Looking inwards - on parenting and therapy

I'll freely admit that my darling son has triggered me in oh-so-many ways. Most of them very good.  Some of them not.  Like making the advent wreath. Or snapping at a minor mishap. Both family specialities. I remember perfectly well how it was to be on the receiving end of the snapping. Emotionally complex, and certainly not a rosy picture of the snapper parent.

Sometimes my reactions towards him blindsided me. I am not proud of it. It feels like regurgitated childhood hurt of my own. An at times disturbing presence. A Ghost of Christmas Past. It interferes with our relationship.

So in the realisation that most of this had absolutely nothing to do with my son, and everything to do with me ... I've gone and got some personal therapy. Which has been extremely helpful, and made me a better parent no doubt. Though the person I should really be paying is my son.

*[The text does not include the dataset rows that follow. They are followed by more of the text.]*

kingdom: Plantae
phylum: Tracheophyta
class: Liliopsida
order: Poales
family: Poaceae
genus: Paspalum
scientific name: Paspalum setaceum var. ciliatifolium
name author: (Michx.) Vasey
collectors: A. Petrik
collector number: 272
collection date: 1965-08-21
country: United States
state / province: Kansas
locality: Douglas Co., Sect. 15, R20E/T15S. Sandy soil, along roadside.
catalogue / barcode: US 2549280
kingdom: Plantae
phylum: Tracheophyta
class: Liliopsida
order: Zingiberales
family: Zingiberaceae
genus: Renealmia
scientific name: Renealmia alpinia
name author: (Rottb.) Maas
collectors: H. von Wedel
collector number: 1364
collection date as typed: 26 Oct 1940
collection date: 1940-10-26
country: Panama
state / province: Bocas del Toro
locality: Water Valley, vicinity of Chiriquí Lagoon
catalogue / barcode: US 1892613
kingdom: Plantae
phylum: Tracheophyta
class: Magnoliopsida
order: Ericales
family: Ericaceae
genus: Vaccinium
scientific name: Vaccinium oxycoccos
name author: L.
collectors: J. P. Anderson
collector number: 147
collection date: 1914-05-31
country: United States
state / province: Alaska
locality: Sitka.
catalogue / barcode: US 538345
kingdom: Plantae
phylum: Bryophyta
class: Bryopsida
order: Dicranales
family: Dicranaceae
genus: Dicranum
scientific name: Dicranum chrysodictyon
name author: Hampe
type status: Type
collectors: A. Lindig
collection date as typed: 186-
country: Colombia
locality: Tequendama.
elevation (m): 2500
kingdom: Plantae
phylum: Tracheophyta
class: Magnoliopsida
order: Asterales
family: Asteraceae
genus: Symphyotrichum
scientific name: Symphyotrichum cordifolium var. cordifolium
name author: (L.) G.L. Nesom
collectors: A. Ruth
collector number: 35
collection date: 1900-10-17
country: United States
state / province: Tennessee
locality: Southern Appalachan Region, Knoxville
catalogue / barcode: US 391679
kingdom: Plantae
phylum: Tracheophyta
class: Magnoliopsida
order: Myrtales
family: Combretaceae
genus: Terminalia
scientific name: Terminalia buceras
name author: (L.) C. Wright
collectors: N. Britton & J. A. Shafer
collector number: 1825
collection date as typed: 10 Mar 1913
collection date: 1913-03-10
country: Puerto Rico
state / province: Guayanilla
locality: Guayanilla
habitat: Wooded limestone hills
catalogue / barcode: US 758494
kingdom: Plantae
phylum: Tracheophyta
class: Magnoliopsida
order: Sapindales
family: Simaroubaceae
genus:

His arrival triggered strong reactions and reevaluations of my own childhood. Which was privileged in many ways. Liberal. Scandinavian. Educated. Sprawling. I got mad at my parents. I wrote about it over at We Are Family. I'm finally able to own up to that here. My anger has since subsided somewhat. And it has left room for a very different relationship with my mum in particular. One that I welcome, but that's for another blog. Suffice to say it is not all bad looking back.

This blog began as a way for me to explore the minutiae of parenting. But the more I look, the more the way in which I was parented stand in the way of me being the parent I would like to be.
I have written about realising just how high my ACE score was. That felt like being hit over the head. Recently, I've checked ACE scores with my siblings, and yup it is really that high. It is what it is. And it can be a strength. That's what I tell myself.

The further I get into this parenting stint, the stronger I feel it is very much about us parents, and how we approach things. The Danish writer, Jesper Juul ventures that all conflicts with our children hold the possibility of doing for your inner child, what your parents couldn't.  However schmalzy this may sound it rings very true to me. I think he has more a strong point.

Parenting is looking inwards, at least 50% of the time. Especially in times of conflict. Because it takes two to tango, no matter what age. The difference is that we parent are the grown ups. We can be responsible for the quality of the relationship with our children. We have the experience to be. Kids don't.

It's not that we parents all have to seek therapy (although that's a grand thought). It's the owing up to what is theirs and what it ours, the keeping of our own boundaries, and not diminishing those of others while we are at it.

In essence keeping our own and respecting the boundaries of our children is what respectful parenting is all about.

To me it's like learning a new language. And I'm an old dog. Keen, but old.